Subject: Case-sensitivity goals, policy and implementation
From: Steve Haflich
Date: Mon, 11 Oct 2004 11:14:23 -0700
From: Richard Fateman <fateman at cs>
My personal take on this is: if you believe your code is
case insensitive, (that is x=X and you use them interchangeably),
then before I do anything else with your code
I run it through a filter that converts all letters
to lower case. I then throw out your original code to avoid
further confusion. This can be done in one command line in unix.
Richard -- I have a similar prejudice against upper- and mixed-case
code, but you cannot transform Lisp (or mayber even Maxima) code to
lower case preserving semantics with a single Unix command, at least
not a simple one. Consider: (format NIL "Hello, ~A!" x)

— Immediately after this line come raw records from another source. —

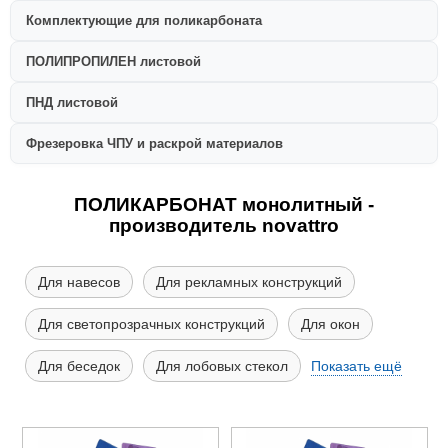
Комплектующие для поликарбоната
ПОЛИПРОПИЛЕН листовой
ПНД листовой
Фрезеровка ЧПУ и раскрой материалов
ПОЛИКАРБОНАТ монолитный -
производитель novattro
Для навесов
Для рекламных конструкций
Для светопрозрачных конструкций
Для окон
Для беседок
Для лобовых стекол
Показать ещё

Lisp won't care about the case of symbol names, not the case of ~A,
but the program clearly intends "Hello" to be capitalized. Ditto for
character constants.
I have an ancient program that downcases Common Lisp syntax,
preserving case of strings and character constants. I'd be happy to
contribute it. It's a short lex program (consisting mostly of
punctuation characters!) that implements your simple Unix command
filter. The things it does not automatically handle are string
constants in provide, require, and defpackage.
I don't know how well it would work on Maxima syntax.